◆ Required work ◆
Return the lines below that contain "span".

--- START ---

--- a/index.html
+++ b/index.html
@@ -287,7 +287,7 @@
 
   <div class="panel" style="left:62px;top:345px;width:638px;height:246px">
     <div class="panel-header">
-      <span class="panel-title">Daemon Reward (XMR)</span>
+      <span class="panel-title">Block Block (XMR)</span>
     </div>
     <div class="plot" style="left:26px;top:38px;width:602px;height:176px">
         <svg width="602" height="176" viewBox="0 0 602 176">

--- END ---
--- START ---

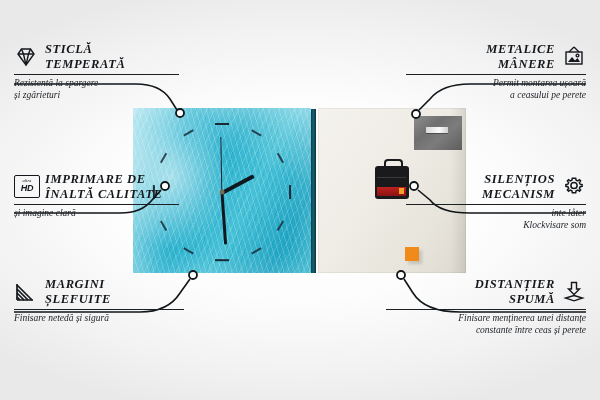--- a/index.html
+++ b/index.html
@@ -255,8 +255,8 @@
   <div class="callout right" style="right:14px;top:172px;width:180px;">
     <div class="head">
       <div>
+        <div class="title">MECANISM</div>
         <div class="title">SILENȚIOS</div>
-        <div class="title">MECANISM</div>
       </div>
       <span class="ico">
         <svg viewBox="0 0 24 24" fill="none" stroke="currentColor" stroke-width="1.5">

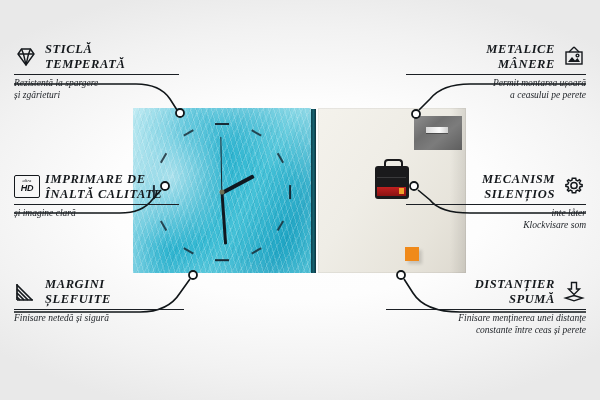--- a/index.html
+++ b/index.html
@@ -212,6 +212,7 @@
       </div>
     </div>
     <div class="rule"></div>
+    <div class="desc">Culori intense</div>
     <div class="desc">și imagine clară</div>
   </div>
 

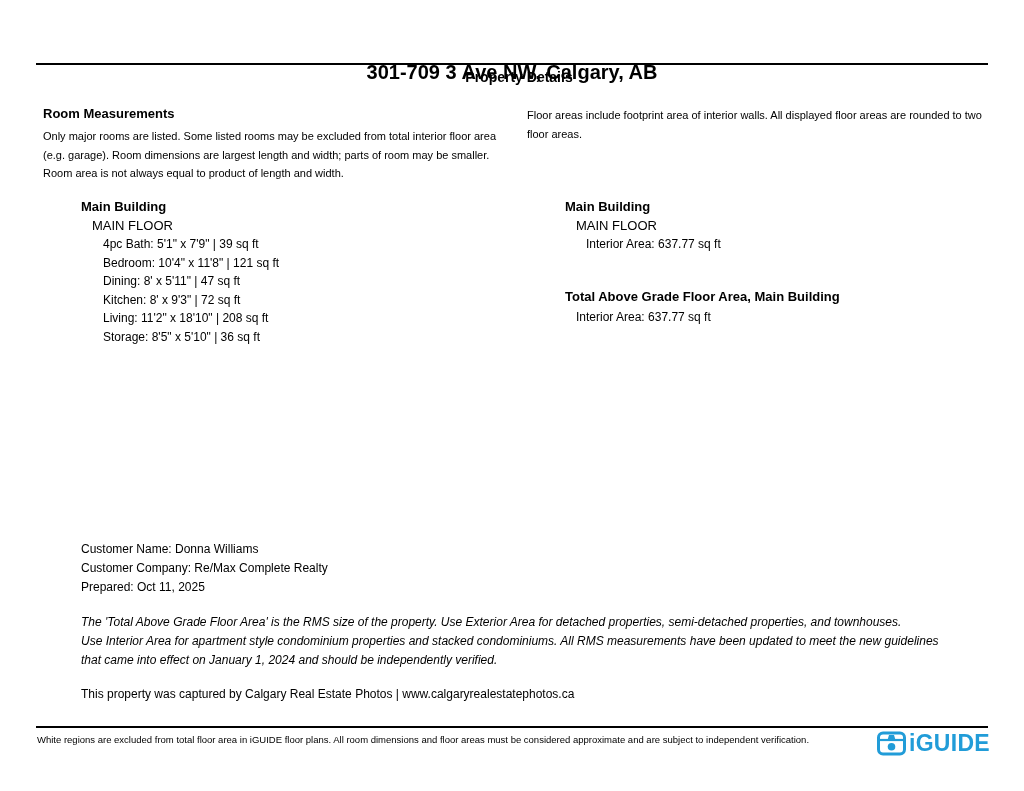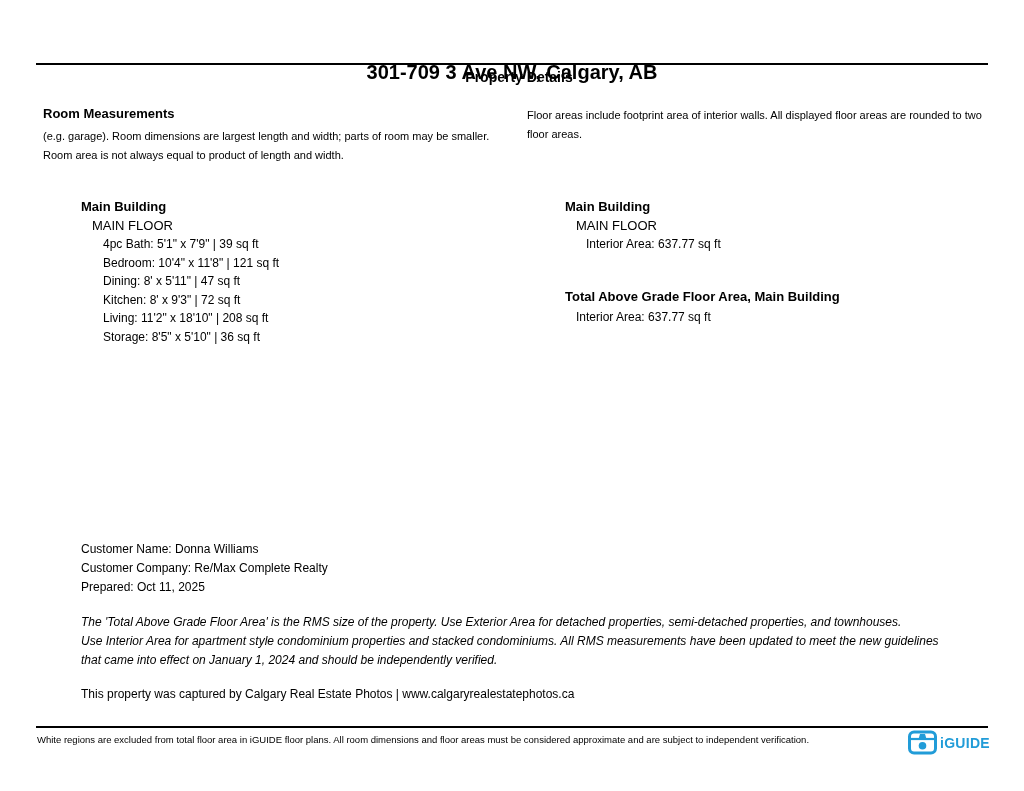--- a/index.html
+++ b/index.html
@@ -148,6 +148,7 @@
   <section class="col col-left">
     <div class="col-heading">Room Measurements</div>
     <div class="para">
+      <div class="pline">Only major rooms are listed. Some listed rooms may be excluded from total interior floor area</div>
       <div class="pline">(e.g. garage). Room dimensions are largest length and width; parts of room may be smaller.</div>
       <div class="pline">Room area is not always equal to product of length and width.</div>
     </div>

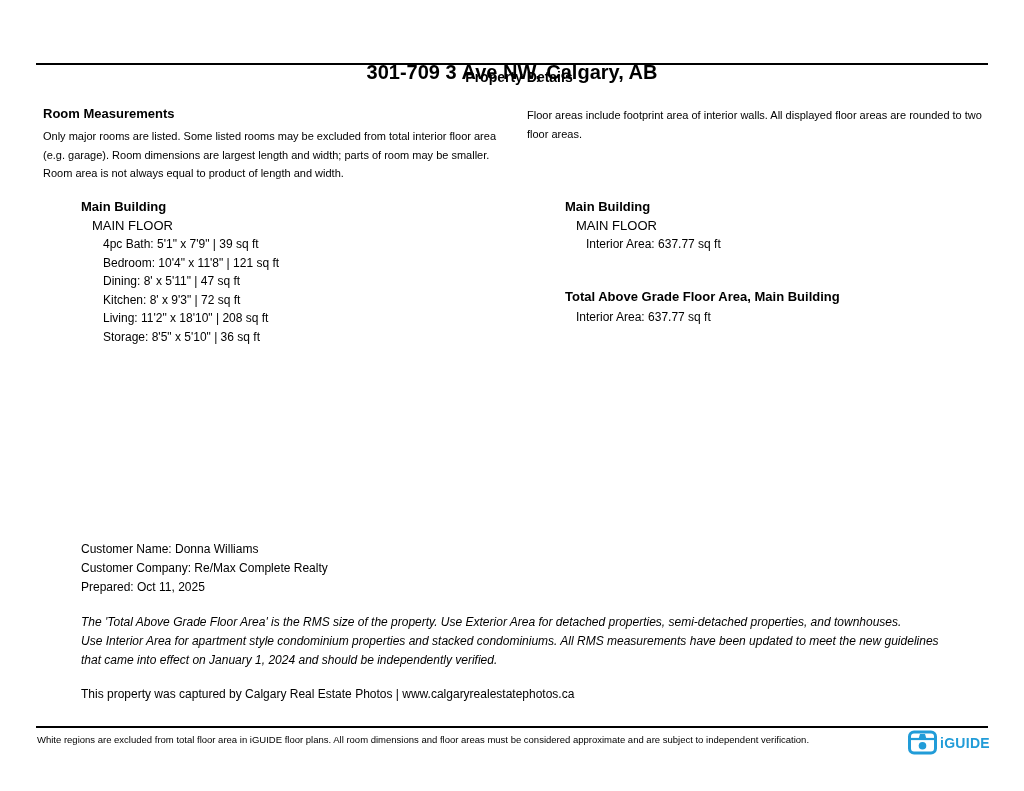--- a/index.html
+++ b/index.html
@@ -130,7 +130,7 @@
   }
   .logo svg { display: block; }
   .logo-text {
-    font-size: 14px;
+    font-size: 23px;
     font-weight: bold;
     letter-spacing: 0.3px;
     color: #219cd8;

--- END ---

◆ Solution to the exercise ◆
-      <span class="panel-title">Daemon Reward (XMR)</span>
+      <span class="panel-title">Block Block (XMR)</span>
       <span class="ico">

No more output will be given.